E não se ficou por aqui, inventando a Starlink para dar acesso à internet com banda larga de alta potência em todo o mundo, mesmo nas zonas mais remotas e recônditas do globo, detendo cerca de 2/3 de todos os satélites em órbita e, deste modo, alcançando um impacto direto universal, bastando para o efeito revermos a influência que tem no desenrolar da Guerra da Ucrânia.

Criou ainda a Neuralink, definida como uma sociedade comercial neurotecnológica, com o objetivo de inserir “computadores” em humanos, com interfaces implantáveis entre o cérebro e computador (ICs) implantáveis. A ideia, que antes só tinha sido vista nos filmes de ficção científica, foi desenvolvida inicialmente para melhorar a vida de um número limitado de pessoas que sofriam de problemas estruturais de saúde – mas, cada vez mais, começa a assentar num contexto de unir Homem e Máquina num só corpo, abrindo uma “caixa de pandora” que se torna impossível de prever como pode terminar.

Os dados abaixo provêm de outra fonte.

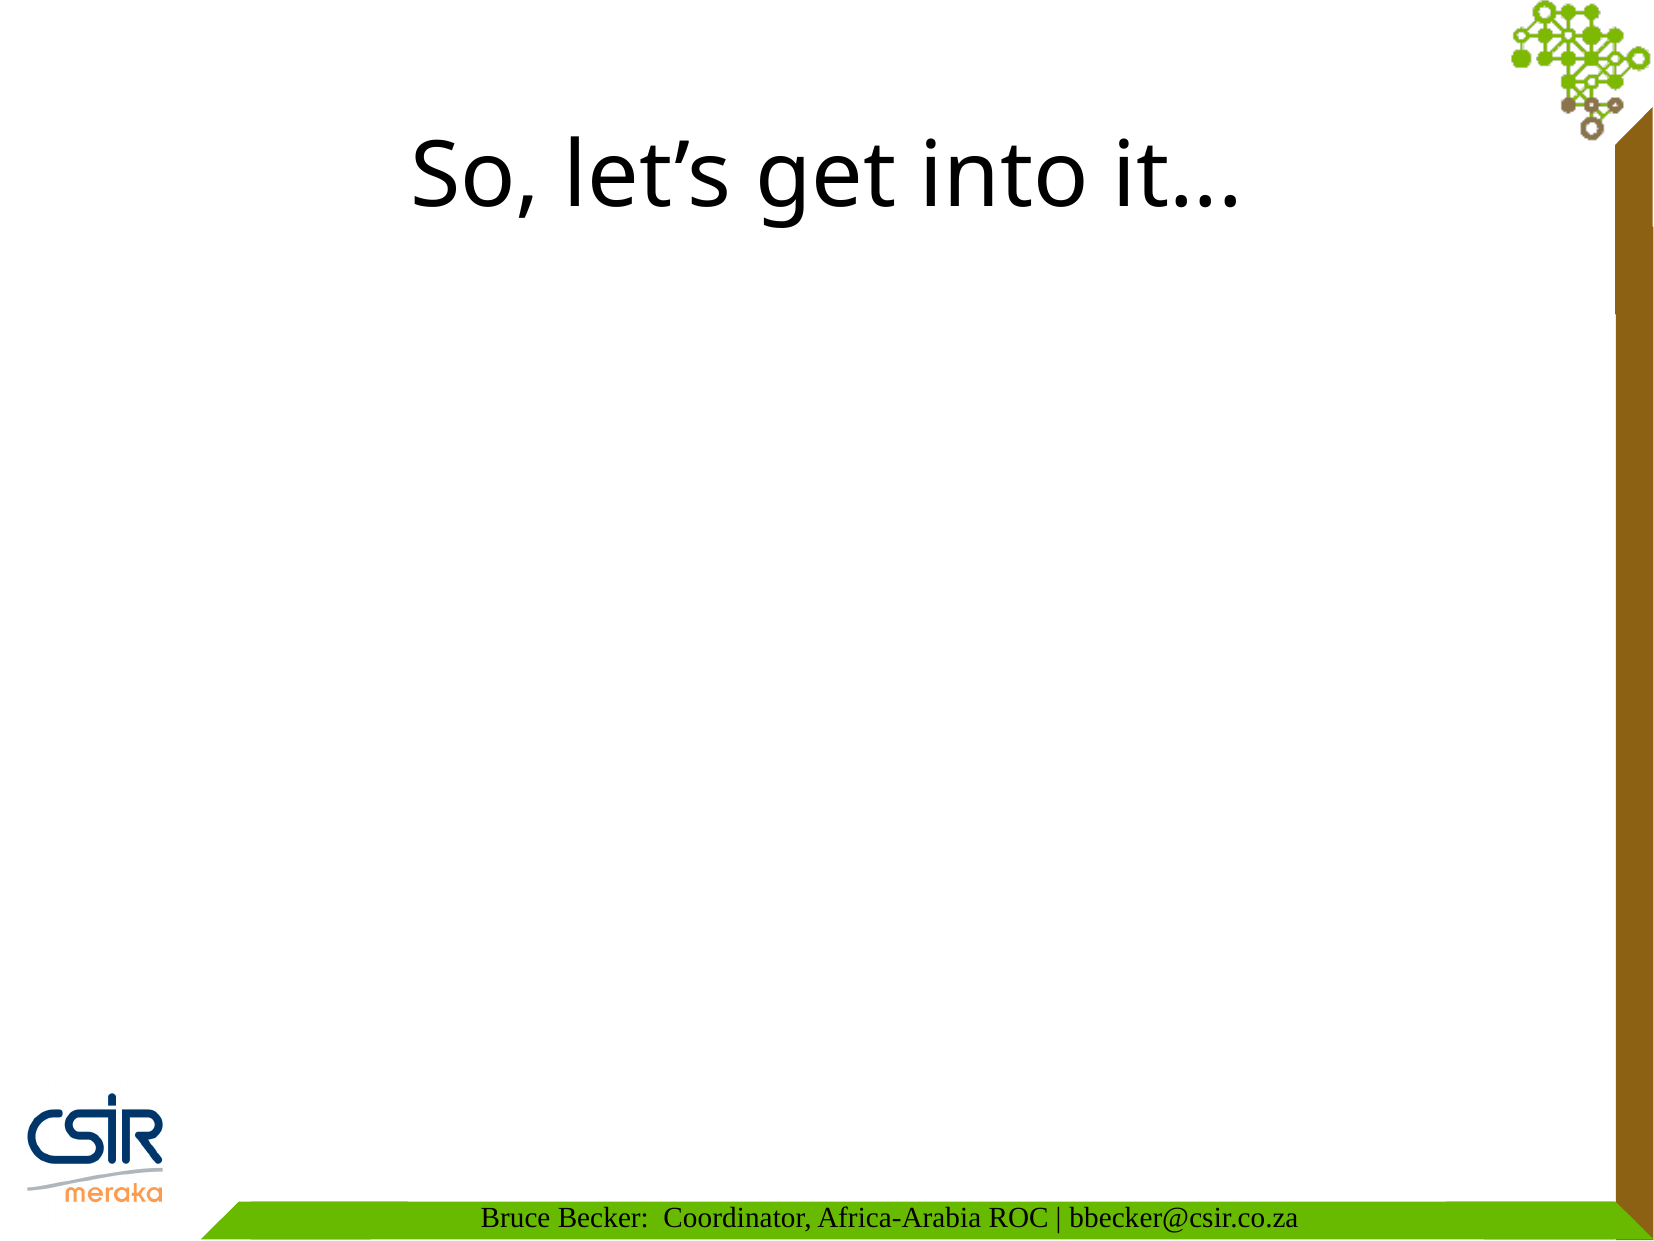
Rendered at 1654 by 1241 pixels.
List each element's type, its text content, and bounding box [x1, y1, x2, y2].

picture [1503, 0, 1654, 144]
picture [12, 1074, 178, 1225]
title So, let’s get into it... [82, 67, 1571, 275]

Para além de todas as polémicas, Elon Musk é, indiscutivelmente, uma das figuras da Inteligência Artificial, não só por ser o criador fundador da OpenAI, hoje a maior empresa do mundo do setor, mas também pela forma como desenvolve esta tecnologia de forma transversal nos vários negócios.

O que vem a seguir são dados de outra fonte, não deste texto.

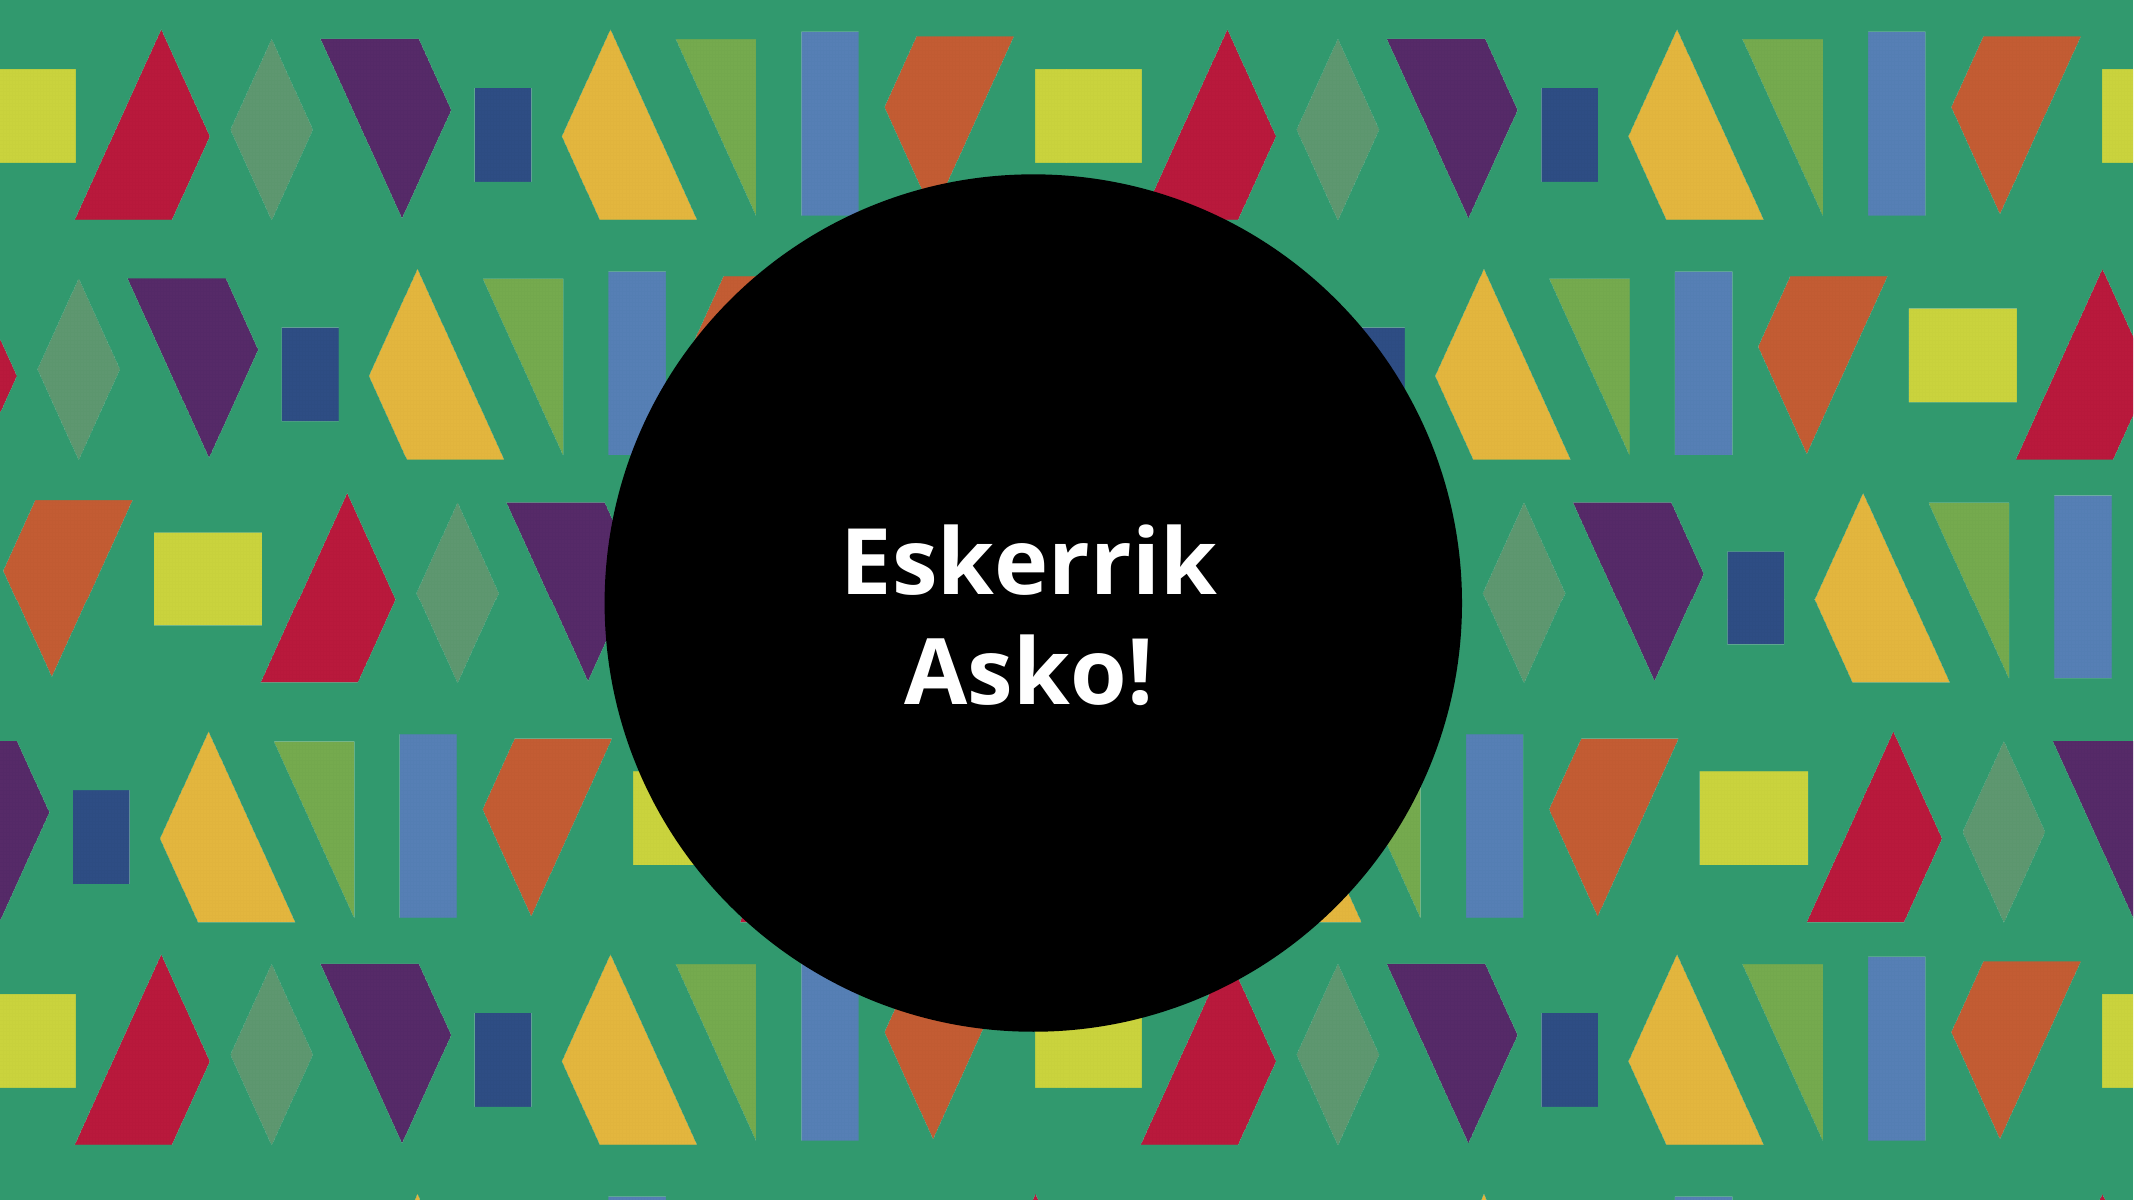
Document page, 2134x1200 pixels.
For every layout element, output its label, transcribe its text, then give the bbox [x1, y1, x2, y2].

picture [0, 0, 2134, 1200]
title Eskerrik Asko! [729, 337, 1330, 888]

Mas, apesar de tudo isto já o tornar uma presença constante nos media, é a partir da aquisição do Twitter – que transformou em X – e da mais recente ligação com Trump, que se tornou omnipresente em todos os meios de informação e em todas as redes sociais – também nos WhatsApp e similares – numa época em que estes canais são verdadeiros amplificadores de propaganda e agentes de informações, verdadeiras ou falsas.

E é aqui que me parece interessante avaliar esta hipótese de que o que está a acontecer a Musk e a todos nós pode ser a origem e o resultado, simultaneamente, num círculo vicioso interminável que também é assustador.

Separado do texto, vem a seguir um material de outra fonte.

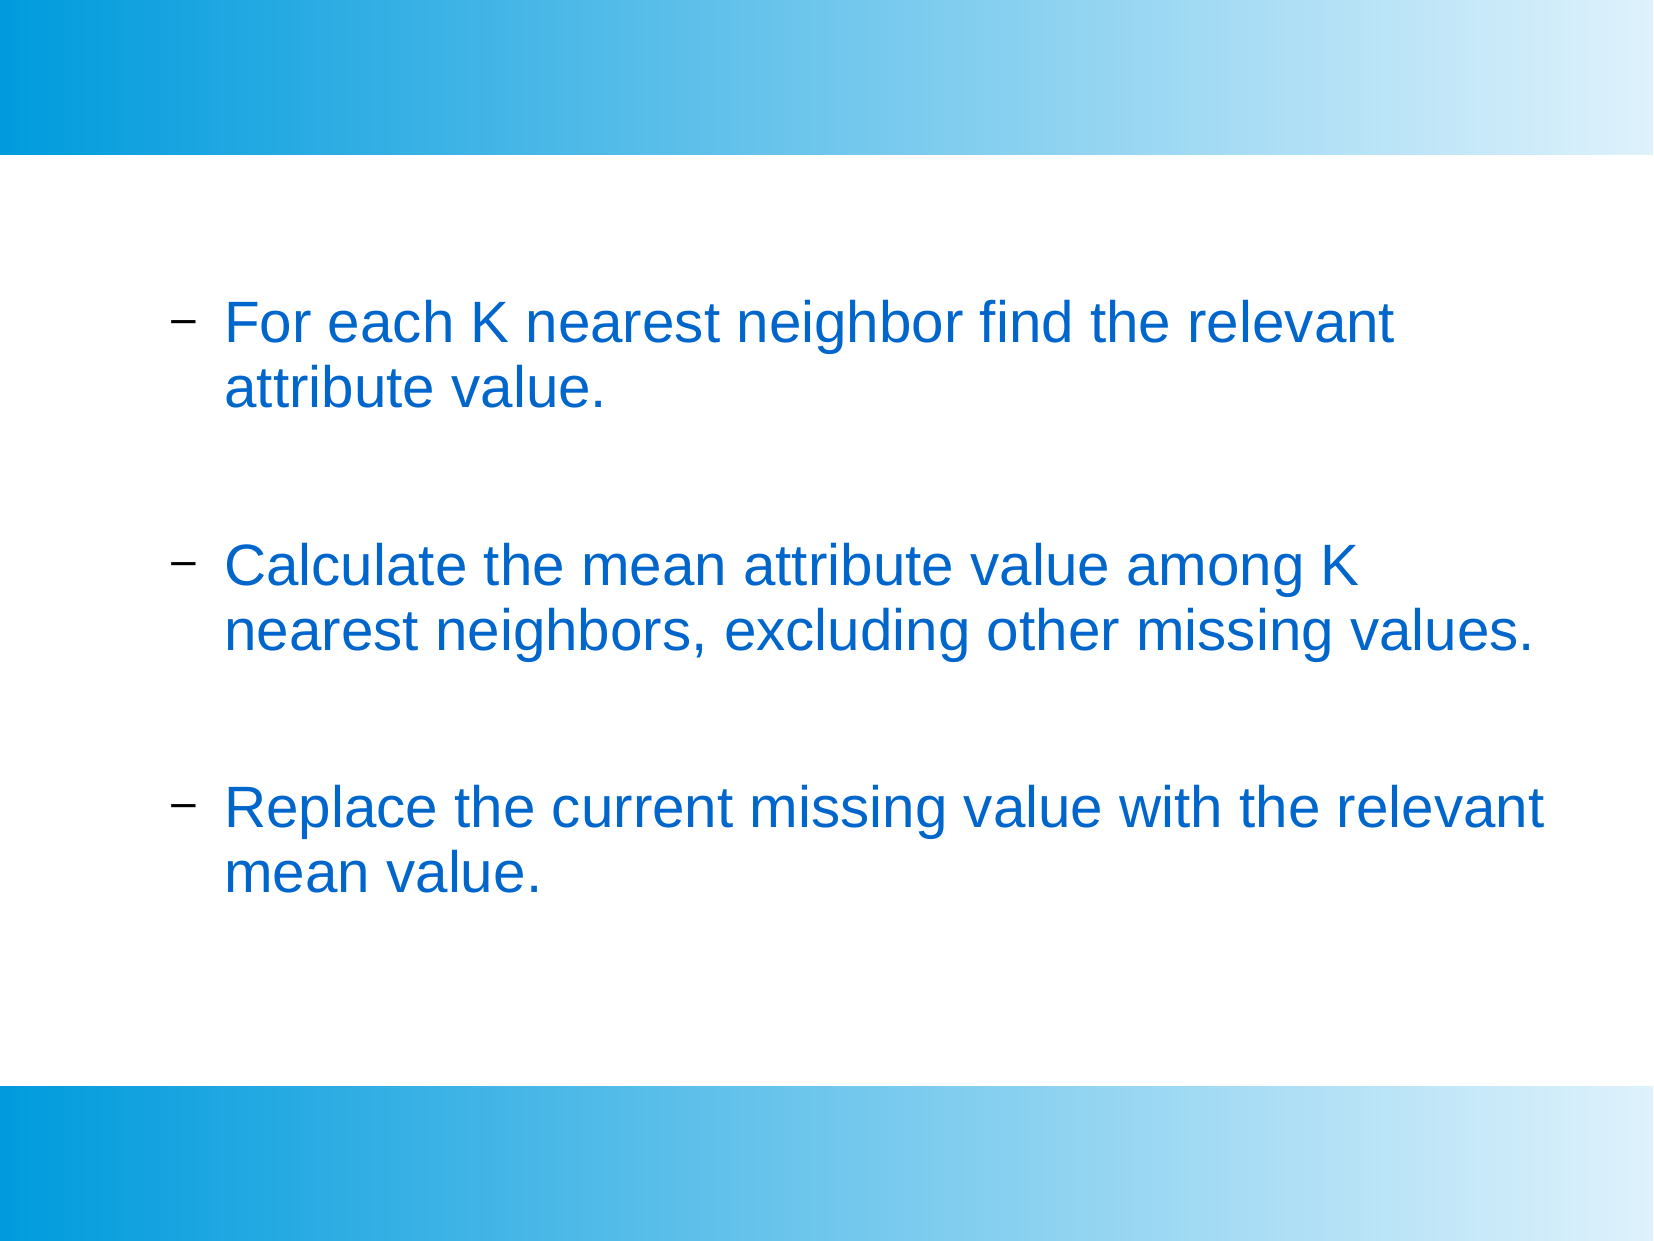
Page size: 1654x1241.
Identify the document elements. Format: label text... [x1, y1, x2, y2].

É sabido que, propagandeando a defesa da liberdade de expressão, Musk alterou o algoritmo do X, mas ninguém sabe exatamente como passou a funcionar. Sendo certo que o modelo circular de alimentar e fornecer mais e mais informação sobre tudo o que aparentemente parecemos “gostar” estar mais potenciado do que nunca. Consumimos aquilo que aparentemente mais gostamos, sem parar.

Ora, se juntarmos o facto de Elon Musk ter uma base de seguidores impressionante – mais de 212,4 milhões de pessoas na última vez que visitei a página dele no X – que agiganta este algoritmo que foi alterado de forma a propagar e a dar tração aos assuntos mais quentes que escolhemos, chegamos a este natural efeito explosivo e contaminante: o próprio parece estar a sofrer dos efeitos supostamente negativos das redes sociais de que todos nós, comuns mortais, também somos alvo. Dos efeitos “filter bubble”, na designação de Eli Pariser, que se referem ao facto de os algoritmos se basearem nos comportamentos passados do utilizador para lhe fornecer mais informação desses mesmos assuntos, limitando a exposição a diferentes perspetivas, aos efeitos “echo chamber”, em que as redes sociais apenas nos dão as informações que reforçam as nossas convicções.

O pouco tempo que Elon tem disponível é assim “ocupado”, por um lado, a partilhar posts que recebe sempre e cada vez mais sobre os mesmos assuntos e as ideias que o algoritmo identifica pela “past history” do feed da sua página no X – e, por outro lado, a publicar os seus próprios posts sobre os mesmos temas e com as mesmas convicções – com todos eles a seguirem para milhares de utilizadores. Tudo isto, num efeito circular exponencial que acaba por radicalizar ideias originais com que poderia, no início, apenas, simpatizar, tornando-se, talvez involuntariamente, num ainda mais radical defensor dessas mesmas teorias, muitas delas altamente radicais e conspirativas.

Ou seja, o receio que temos de que este efeito circular das redes sociais esteja a retirar o “livre-arbítrio” individual e a contagiar os nossos filhos, familiares ou amigos – e a nós próprios –, limitando a informação que temos e que depois “repostamos”, estende-se também a Elon Musk, alegada vítima do seu próprio algoritmo. O problema é que estamos a falar de uma pessoa sem limites financeiros, já com uma capacidade de comunicação extraordinária – e, agora também, com um extremo poder político a nível mundial.

Não parece ser muito promissor, pois não?